The API security maturity model
- The API Security Maturity Model is a corollary to the Richardson Maturity Model associated with RESTful API design, describing four levels of REST compliance. It describes cumulative levels of security, complexity, and efficiency.
- Level 0 uses API keys and basic authentication, which is fundamentally insecure as it assumes whoever has the key is the rightful owner of it. There is basically no separate authorization process.
- Level 1 uses token-based authentication but still conflates authentication and authorization, or produces quasi-authentication where the token acts as an ID card but is vulnerable to malicious intent as you assume the possession of the token is itself guarantee against mal-intent.

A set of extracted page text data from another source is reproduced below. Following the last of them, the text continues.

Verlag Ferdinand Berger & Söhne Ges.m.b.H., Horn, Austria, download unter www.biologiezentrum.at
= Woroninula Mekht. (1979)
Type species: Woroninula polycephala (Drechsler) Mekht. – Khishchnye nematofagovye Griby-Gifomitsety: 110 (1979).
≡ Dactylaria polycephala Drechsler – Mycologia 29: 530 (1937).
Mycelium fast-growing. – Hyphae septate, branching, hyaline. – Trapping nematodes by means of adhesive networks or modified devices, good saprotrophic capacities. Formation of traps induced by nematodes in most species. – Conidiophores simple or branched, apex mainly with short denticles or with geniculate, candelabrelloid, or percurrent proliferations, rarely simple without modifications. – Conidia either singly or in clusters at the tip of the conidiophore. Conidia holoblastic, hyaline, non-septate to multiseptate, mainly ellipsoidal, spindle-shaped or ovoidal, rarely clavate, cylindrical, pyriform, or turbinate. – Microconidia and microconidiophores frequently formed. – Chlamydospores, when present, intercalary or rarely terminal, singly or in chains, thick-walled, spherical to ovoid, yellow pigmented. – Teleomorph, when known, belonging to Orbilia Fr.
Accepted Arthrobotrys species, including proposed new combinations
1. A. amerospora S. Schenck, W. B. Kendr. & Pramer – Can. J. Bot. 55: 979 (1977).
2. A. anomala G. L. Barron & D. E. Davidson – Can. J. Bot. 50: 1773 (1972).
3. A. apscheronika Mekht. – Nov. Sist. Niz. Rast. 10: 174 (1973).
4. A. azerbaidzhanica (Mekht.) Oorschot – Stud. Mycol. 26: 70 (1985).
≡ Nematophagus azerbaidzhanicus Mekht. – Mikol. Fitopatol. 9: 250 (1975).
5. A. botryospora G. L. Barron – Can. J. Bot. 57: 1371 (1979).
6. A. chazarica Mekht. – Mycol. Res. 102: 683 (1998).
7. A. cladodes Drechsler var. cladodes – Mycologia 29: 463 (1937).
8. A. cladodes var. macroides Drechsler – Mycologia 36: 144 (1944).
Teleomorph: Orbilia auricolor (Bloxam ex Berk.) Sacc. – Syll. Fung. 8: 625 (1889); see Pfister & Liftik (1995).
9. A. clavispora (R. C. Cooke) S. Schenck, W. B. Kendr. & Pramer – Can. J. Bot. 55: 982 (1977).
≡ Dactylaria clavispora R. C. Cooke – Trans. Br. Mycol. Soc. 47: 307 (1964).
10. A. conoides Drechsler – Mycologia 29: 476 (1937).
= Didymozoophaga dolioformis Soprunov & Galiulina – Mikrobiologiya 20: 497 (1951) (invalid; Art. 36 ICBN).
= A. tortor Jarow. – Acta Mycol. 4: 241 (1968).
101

- Level 2 uses token-based authorization, where authentication tokens allow entry but access and privileges are regulated by a system such as OAuth, with permissions designed to match a token’s lifespan and purpose or be set so that tokens age out of use; however, these systems are designed to be authoritative so you need to ask whether you can trust the system the token comes from, and also consider the reliability of data in transit, as tokens can collect more data and alter it as they pass through the system, so you need to monitor who adds data and what sort.
- Level 3 uses claims for a centralized trust system, which gathers context and verifies information about the subject rather than simply trusting the caller, API gateway or token issuer; to achieve this, you need an asserting party you trust to verify the context and subject attributes for each claim with signed tokens (using private and public keys).